Recipe- Lasagna with Pesto and Fresh Tomatoes

I've made many recipes, and I often modify them if they need improvement, or to just make them more my own. This often suits if I simply don't have exact ingredients and work with what I have.

I have officially written my first recipe from my own head, and I'd like to share it with you here. I prepared it last night, and New Husband was quite pleased with the results. I'd like to tinker with it a bit more and will share the evolution with you, but here is version 1.0. I made it for 2, but you can easily double the recipe if you have a larger crowd.

Lasagna with Pesto and Fresh Tomatoes

pesto:
1/2 bunch fresh basil
1/2 cup walnuts, toasted
a handful of fresh baby spinach
1/4 cup part skim ricotta
2 Tablespoons parmesan cheese
3-4 Tablespoons walnut oil
warm water
salt and pepper to taste

2 portobello mushrooms, cut into chunks
1 Tablespoon walnut oil
salt and pepper

4 large tomatoes, cut into chunks, with 4 slices for garnish
about 3/4 cups shredded cheese- I used
a fontina, parmesan, and asiago blend
8 no-boil lasagna noodles

Preheat oven to 425 degrees Fahrenheit.

For the pesto: place basil, walnuts, spinach, ricotta, and parmesan in a food processor and pulse to combine. With the processor running, add the walnut oil, and then the warm water to create a fairly liquid consistency. Add salt and pepper to taste.

For the mushrooms: Toss with the walnut oil and salt and pepper. Spread out on a baking sheet and roast for 15-20 minutes. Remove and drop the oven temperature down to 350 degrees.
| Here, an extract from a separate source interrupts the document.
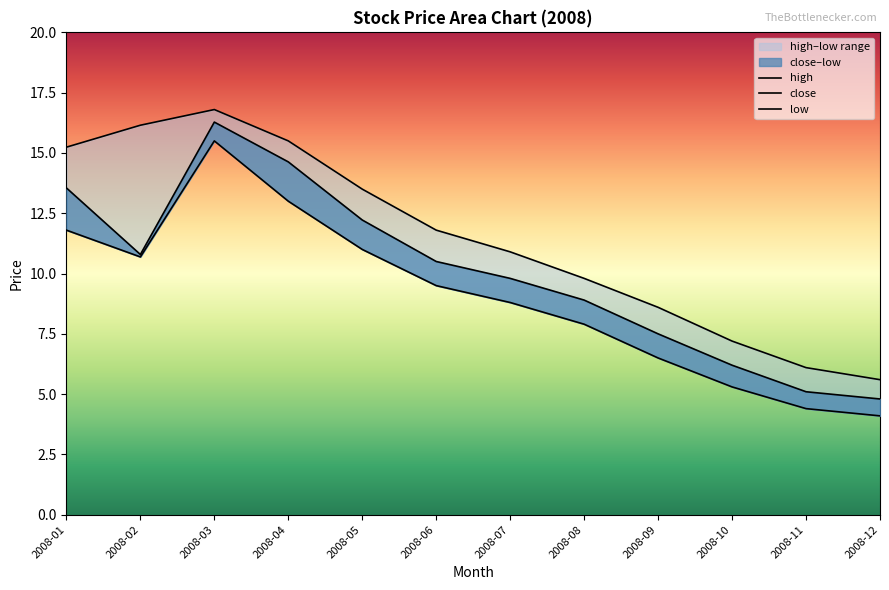

Reading right to left, extract all data points from this chart.

close: 2008-12=4.8	2008-11=5.1	2008-10=6.2	2008-09=7.5	2008-08=8.9	2008-07=9.8	2008-06=10.5	2008-05=12.2	2008-04=14.6	2008-03=16.3	2008-02=10.8	2008-01=13.6
high: 2008-12=5.6	2008-11=6.1	2008-10=7.2	2008-09=8.6	2008-08=9.8	2008-07=10.9	2008-06=11.8	2008-05=13.5	2008-04=15.5	2008-03=16.8	2008-02=16.1	2008-01=15.2
low: 2008-12=4.1	2008-11=4.4	2008-10=5.3	2008-09=6.5	2008-08=7.9	2008-07=8.8	2008-06=9.5	2008-05=11.0	2008-04=13.0	2008-03=15.5	2008-02=10.7	2008-01=11.8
To assemble the lasagna: Place the lasagna noodles in a large dish and pour boiling water over them. Soak for 10 minutes, tossing to make sure the noodles don't stick together. Drain the noodles on paper towels, and set aside.
Spread a heaping Tablespoon of pest on the bottom of an 8 x 8 baking dish. Lay 2 pasta noodles down and spoon pesto to coat all over lightly. Layer tomatoes to cover, followed by 1/4 of the mushrooms. Sprinkle some of the cheese on top. Repeat with the noodles, pesto, tomatoes, and mushrooms and cheese 2 more times, using all the mushrooms on the last layer. For the final layer, add the remaining noodles, and the four reserved tomato slices. Top with the remainder of cheese.
Cover with tin foil and bake for 25 minutes. Remove the foil and bake for 20 minutes more. Remove and let sit for 5 minutes before cutting. Serve.

Serves 2.

The lasagna came out really well; it was flavorful and delicious. I think my improvements on future try would be to tinker with the amounts of tomatoes and mushrooms. The pesto is a lighter pesto but still rich, so more fresh tomatoes would be welcome. And we love mushrooms, so more is always good! In short, we devoured the majority of it which is saying alot of New Husband who can't eat much of just one thing.